Your objective
Can you reproduce the section of the Bad Pool Caller thread that begins at "I ran the system" and stops after "the blue screen."?

Text segment
# [SOLVED] Bad Pool Caller error



## juaneryle (Mar 29, 2009)

I need help. I keep getting this blue screen that says Bad Pool Caller.
Here's the codes. 000000C2, 00000007, 0000110B, 00000000, 83D93C70.
I replaced the memory. I replaced the harddrive. I re-installed XP twice, before I decided to try Vista. Still no luck. I replaced my video card. Still no luck.
I ran the system repair engineer app. I have the log here. I don't know what else to do. I even ran Memtest and I got no errors.
When I restart the computer, it runs for about 30 minutes and boom, I get the blue screen.


----------



## warlordfmike (Aug 15, 2007)

*Re: Bad Pool Caller error*

Hello & welcome to TSF TechSupportForum.com ( vista Support )

first off il need a few file's 

start ( type in start search ) memory.dmp 
if come's use winrar & upload to mediafire.com if it does not come up u will need to change the following 

start right click computer click properties\click adanced system settings\under startup recovery\click settings\under system failure uncheck automatically restart 

also while there under write debugging info click kernel memory dump 

also click start & type minidump it should bring up file's with that name 
if not goto c:\windows & look around for a folder called that if there winrar it 

did u install any new software or hardware before this happen 
like driver's as this relate's to a driver 

post a dxdaig log 
start (type in start search ) dxdiag wait til it's done then click save all info 
upload as a file


----------



## juaneryle (Mar 29, 2009)

*Re: Bad Pool Caller error*

warlordfmike, it's gotten worse. I can't start Windows without getting BSOD. I tried Safe mode, but for some reason, I couldn't perform any actions. I get the message, "Windows encoutered an error and needs to restart".

Data extract
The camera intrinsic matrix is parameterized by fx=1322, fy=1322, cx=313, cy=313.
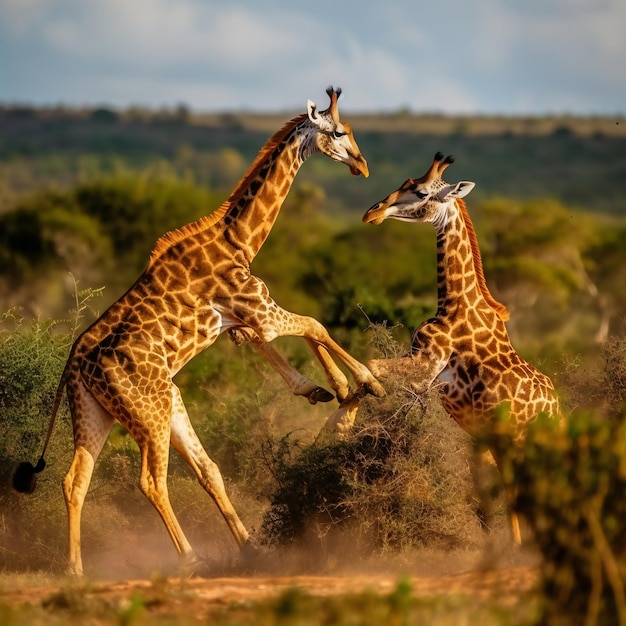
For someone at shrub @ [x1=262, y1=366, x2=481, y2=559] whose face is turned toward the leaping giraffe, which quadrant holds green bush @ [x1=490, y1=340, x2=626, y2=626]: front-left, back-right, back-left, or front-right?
back-left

Finished exercise
I ran the system repair engineer app. I have the log here. I don't know what else to do. I even ran Memtest and I got no errors.
When I restart the computer, it runs for about 30 minutes and boom, I get the blue screen.